Mark Twain y la rana saltadora del condado de Calaveras

La célebre rana saltadora del Condado de Calaveras

Mark Twain
Simón Wheeler  era un viejo bonachón que atendía una cochambrosa taberna del ruinoso campamento minero de Ángel  ´l s. Era gordo y calvo y que en su  semblante había una tranquila expresión de amabilidad y sencillez.

Poseía la habilidad del viejo Homero, el de la Ilíada, para repetir de memoria relatos mil veces, sin variar, ni siquiera una letra. Inicio, desarrollo y final, siempre eran los mismos, invariablemente. Con un tono en la voz y un ritmo en el relato absolutamente sin prisas, como corresponde  a individuos habitantes del campo o de la etapa pre- industrial, antes de conocer la neurosis. De sus relatos orales bien podría decirse, como dice  el Corán, este relato tiene tantas palabras y tantas letras.

--- INFORMACIÓN EXTRAÍDA ---
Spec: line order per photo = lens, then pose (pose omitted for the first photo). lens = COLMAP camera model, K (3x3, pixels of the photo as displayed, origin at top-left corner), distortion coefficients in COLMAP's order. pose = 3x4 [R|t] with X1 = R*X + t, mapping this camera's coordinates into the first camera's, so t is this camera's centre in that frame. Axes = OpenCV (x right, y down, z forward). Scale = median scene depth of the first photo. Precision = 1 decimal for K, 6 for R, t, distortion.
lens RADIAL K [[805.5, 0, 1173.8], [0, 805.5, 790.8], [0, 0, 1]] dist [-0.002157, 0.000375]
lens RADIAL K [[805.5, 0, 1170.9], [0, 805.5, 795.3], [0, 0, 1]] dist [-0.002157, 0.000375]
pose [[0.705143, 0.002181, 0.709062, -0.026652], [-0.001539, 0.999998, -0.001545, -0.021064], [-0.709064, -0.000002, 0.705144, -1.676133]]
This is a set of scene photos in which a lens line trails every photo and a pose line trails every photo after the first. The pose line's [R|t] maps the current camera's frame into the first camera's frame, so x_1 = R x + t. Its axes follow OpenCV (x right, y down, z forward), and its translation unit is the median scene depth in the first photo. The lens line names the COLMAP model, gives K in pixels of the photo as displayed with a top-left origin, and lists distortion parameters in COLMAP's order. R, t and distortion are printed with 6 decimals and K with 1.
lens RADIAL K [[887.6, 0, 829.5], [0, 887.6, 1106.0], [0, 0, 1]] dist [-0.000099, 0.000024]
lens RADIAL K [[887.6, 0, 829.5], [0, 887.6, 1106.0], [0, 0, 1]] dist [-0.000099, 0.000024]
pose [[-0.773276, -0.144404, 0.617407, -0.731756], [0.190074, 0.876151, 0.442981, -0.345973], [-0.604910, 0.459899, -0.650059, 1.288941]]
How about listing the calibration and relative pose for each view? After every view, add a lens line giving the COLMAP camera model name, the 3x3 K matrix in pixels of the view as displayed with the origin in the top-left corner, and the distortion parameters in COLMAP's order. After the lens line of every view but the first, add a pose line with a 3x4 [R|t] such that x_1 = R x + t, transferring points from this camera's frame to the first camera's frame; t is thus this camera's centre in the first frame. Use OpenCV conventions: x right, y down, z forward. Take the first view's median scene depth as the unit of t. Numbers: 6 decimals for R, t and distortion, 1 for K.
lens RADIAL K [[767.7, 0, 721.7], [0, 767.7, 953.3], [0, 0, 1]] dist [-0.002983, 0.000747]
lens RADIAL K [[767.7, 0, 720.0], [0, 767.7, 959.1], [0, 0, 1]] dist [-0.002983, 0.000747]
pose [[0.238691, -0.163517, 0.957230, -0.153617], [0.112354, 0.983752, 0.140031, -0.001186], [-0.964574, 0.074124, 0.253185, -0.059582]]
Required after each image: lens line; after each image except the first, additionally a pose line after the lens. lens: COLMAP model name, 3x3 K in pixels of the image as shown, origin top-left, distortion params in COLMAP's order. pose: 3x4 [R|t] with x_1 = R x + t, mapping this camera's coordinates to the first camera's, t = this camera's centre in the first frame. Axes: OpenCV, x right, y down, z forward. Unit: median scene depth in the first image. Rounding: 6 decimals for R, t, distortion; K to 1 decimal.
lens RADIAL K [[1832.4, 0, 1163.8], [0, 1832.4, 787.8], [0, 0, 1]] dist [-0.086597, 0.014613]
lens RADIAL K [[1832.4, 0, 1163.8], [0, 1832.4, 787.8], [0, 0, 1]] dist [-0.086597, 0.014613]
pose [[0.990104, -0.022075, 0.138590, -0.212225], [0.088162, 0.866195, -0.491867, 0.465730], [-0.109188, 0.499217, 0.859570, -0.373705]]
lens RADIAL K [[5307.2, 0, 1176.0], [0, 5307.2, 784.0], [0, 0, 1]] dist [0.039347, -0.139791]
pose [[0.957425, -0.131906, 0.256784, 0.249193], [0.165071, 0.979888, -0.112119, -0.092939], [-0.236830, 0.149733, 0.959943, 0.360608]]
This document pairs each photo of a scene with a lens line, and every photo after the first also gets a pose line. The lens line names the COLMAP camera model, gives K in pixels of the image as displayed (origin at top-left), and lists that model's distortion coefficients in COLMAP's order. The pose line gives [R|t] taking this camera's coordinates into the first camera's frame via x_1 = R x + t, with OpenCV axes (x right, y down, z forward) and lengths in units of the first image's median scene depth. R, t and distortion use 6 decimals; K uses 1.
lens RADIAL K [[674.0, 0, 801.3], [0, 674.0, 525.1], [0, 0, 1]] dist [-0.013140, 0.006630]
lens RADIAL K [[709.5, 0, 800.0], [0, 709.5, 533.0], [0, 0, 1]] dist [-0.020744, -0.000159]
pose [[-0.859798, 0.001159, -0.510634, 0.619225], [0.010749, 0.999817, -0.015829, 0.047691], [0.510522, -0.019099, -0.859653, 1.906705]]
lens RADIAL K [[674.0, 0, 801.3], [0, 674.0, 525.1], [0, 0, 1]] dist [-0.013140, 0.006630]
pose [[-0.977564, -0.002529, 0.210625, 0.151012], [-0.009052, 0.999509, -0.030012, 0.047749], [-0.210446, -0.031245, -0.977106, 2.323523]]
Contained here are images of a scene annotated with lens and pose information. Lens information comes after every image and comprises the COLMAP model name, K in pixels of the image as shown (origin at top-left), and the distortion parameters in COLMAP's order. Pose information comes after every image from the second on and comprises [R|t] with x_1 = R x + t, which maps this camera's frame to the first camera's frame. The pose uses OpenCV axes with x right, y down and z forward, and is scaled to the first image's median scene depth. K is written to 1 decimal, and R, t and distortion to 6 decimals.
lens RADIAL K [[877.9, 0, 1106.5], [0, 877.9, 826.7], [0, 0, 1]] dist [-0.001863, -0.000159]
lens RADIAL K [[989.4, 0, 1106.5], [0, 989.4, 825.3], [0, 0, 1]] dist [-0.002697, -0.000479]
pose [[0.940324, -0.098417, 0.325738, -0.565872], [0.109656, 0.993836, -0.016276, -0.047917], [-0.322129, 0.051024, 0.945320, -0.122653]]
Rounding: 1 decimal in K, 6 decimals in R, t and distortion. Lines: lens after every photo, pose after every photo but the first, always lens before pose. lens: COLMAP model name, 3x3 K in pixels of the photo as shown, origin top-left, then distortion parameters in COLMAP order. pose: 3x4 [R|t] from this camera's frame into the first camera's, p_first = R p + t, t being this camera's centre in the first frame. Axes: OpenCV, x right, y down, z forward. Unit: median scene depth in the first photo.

--- CONSIGNA DEL EJERCICIO ---
Enumera todas las personas que se nombran en el texto sobre la rana saltadora.

--- RESULTADO DEL EJERCICIO ---
Las personas nombradas son Mark Twain, Simón Wheeler y Homero.